A commit doesn't really live on any branch at all.  (One or more branches can POINT to a commit... branches know about commits, but commits are completely ignorant of branches.  A sufficiently perverse user could do most of what Git can do with no branches at all, by using commits and tags only.)    Commits generally are closely related to other commits, though.  The "zero or more pointers to parent commits" mean that all commits in a repository form an implied DAG, with the commits being nodes and the pointers being edges.  This DAG records all the history of everything contained in the entire repository.  (Note that the BRANCHES don't encode any history whatsoever.  In fact they don't encode anything except the name of their "current" revision.)

Which brings us to...

A Git branch is a linear history---a sequence of commits.  However, when things get merged, branches reference other branches and then things get non-linear.

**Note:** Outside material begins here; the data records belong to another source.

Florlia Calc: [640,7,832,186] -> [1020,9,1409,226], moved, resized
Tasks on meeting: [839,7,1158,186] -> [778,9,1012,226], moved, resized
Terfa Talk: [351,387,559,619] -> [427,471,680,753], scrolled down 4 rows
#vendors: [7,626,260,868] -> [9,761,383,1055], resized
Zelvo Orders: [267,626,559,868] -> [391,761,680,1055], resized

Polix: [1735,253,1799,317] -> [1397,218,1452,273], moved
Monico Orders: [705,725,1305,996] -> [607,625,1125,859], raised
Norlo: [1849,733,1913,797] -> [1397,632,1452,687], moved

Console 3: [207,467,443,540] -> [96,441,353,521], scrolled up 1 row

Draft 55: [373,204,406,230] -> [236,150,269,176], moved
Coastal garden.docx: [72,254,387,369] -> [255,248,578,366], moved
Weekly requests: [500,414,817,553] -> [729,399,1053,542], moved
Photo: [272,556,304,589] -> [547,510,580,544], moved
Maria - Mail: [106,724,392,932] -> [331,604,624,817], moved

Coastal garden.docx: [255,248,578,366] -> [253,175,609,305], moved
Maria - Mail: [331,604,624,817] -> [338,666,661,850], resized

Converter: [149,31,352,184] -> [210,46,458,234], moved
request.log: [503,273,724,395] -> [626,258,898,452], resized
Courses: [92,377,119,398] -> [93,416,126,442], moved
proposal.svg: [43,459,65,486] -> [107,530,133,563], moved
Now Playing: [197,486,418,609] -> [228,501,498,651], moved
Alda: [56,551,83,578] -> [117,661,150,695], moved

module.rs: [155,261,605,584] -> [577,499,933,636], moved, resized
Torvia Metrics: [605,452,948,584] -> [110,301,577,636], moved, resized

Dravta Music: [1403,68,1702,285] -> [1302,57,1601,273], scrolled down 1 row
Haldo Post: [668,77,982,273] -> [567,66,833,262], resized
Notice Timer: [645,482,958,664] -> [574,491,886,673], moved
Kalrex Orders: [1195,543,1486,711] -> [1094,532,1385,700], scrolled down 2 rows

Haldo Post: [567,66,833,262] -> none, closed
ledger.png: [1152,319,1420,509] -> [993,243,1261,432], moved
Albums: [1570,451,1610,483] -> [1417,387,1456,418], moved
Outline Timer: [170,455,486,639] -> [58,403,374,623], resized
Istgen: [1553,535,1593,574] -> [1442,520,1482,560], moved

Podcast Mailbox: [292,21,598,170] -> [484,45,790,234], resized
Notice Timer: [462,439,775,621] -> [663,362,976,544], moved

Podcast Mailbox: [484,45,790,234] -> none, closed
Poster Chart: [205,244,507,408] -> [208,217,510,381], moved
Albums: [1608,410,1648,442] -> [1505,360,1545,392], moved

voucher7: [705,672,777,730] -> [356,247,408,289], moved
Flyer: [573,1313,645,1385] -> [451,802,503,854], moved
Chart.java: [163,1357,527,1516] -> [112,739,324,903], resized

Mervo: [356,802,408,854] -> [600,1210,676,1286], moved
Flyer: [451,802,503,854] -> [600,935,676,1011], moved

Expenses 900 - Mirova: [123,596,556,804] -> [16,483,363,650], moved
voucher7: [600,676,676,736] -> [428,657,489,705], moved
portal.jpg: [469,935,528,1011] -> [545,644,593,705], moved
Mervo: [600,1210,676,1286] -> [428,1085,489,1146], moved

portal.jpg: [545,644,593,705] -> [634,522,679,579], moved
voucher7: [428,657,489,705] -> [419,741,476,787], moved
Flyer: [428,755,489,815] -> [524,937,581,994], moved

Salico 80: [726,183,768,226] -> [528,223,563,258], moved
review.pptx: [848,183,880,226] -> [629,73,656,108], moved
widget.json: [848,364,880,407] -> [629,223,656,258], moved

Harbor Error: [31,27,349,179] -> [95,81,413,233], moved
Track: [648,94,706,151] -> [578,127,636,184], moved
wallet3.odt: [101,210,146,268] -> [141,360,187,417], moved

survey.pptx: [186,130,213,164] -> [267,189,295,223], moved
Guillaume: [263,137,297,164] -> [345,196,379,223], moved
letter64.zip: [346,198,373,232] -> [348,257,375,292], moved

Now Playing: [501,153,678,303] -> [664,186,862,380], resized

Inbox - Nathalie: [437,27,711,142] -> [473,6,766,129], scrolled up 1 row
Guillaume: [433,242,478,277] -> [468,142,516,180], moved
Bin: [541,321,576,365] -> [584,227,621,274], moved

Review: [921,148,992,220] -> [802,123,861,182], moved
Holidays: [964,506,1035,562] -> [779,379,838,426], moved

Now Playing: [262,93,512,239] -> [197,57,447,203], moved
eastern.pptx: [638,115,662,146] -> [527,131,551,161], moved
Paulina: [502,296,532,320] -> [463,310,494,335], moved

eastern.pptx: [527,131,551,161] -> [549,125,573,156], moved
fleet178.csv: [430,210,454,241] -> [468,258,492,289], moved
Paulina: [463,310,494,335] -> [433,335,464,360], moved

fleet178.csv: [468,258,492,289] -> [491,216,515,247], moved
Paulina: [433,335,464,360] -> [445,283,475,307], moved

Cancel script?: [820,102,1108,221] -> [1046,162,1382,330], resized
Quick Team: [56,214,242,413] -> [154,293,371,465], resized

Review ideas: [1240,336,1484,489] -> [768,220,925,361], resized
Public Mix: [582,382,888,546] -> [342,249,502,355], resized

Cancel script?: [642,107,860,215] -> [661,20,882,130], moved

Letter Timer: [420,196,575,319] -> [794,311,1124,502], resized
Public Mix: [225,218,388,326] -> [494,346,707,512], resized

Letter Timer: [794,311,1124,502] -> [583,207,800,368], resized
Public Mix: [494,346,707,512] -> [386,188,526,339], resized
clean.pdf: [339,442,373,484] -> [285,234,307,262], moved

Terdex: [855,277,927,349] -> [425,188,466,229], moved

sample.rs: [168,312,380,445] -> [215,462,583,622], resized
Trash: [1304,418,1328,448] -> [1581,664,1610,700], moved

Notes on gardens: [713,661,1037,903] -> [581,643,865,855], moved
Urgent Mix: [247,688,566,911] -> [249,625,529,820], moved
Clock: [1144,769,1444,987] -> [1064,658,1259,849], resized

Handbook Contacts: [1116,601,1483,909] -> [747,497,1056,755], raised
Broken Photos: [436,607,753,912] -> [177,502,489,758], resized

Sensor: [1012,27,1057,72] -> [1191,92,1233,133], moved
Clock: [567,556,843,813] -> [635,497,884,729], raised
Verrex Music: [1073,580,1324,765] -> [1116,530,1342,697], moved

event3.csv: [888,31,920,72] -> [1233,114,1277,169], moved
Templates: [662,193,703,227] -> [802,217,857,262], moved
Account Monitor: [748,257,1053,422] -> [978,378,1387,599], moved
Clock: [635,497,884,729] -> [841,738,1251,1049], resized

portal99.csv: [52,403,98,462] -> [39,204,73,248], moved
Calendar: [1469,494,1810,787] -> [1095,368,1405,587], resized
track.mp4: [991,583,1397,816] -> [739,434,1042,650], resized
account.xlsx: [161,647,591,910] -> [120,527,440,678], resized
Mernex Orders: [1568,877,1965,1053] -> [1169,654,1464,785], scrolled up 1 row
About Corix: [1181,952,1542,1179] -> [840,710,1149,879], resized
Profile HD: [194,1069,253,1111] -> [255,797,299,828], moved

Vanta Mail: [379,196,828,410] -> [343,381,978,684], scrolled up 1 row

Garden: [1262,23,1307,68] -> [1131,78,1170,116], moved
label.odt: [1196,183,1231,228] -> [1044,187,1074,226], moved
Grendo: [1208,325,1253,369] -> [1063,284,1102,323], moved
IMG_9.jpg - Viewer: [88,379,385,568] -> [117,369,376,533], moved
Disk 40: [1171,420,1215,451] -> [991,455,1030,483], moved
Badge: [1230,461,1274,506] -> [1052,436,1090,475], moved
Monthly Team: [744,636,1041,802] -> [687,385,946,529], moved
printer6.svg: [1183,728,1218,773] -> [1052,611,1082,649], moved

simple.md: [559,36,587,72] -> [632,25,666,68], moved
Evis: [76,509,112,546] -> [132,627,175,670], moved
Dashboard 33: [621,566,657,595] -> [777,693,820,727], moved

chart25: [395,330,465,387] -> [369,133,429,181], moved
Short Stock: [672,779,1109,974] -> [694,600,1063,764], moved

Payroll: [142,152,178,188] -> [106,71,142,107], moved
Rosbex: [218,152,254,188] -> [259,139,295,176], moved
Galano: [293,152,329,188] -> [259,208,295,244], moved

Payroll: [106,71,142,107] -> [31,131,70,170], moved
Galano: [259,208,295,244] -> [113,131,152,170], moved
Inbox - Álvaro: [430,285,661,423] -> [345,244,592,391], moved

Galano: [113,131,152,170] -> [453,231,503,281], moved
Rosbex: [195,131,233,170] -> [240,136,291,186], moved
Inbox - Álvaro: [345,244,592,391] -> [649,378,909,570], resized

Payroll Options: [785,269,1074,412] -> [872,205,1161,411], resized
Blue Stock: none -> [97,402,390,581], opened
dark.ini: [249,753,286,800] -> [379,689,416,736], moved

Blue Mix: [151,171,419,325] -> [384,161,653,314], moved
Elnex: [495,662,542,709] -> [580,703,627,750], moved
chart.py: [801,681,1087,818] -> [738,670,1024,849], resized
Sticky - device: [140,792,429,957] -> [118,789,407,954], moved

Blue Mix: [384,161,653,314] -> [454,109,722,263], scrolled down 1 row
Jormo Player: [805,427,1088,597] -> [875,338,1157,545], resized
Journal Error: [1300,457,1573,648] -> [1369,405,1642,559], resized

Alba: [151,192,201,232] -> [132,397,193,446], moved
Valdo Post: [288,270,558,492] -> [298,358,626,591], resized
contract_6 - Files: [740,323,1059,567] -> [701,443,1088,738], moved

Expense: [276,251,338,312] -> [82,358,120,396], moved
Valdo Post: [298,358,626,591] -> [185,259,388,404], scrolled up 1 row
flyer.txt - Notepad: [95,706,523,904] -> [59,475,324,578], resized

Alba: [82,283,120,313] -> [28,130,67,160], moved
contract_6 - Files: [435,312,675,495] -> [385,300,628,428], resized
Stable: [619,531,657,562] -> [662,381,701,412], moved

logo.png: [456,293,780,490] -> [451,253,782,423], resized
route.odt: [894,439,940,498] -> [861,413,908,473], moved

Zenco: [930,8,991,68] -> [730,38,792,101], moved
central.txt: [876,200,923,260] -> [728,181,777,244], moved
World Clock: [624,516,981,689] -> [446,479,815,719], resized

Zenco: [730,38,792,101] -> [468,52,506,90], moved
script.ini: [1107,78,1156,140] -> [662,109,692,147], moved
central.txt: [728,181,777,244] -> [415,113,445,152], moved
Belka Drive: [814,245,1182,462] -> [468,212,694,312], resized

Also sounds plausible, and also utterly wrong.  A branch isn't a sequence at all.  It's a pointer to a commit... a moveable tag.  Nothing more than a human-readable branch name and the corresponding commit hash.  There's no history connected with the branch (other than whatever history you can transitively derive from its commit's parent(s)).  Branches are EXTREMELY cheap, because they're merely pointers.

Lastly:

A Git repository is a tree, rooted at the very first commit.

Not really true.  There doesn't have to be just one "first" commit (you could have multiple commits without parents in the same repository, if you want), and parent commits know nothing about their children (not even whether they exist).  Everything will make far more sense if you think about it in the other direction... tags and branches are rooted sub-DAGs of the repository, containing all the commits transitively reachable from whatever commit they point to.  The repository is the union of all those tags and branches (so doesn't have a unique root except in the case where all the tags and branches point to the same commit).

None of the above will make any sense.  If held to any standard of intuition, it is nonsense.  But I conjecture that it is COMPLETE nonsense---necessary and sufficient nonsense, in fact.  If you unlearn enough reasonable (but wrong) facts about Git that everything here makes sense, I believe you have unlearned everything you need for ALL of Git to make sense.  (As much as it can.)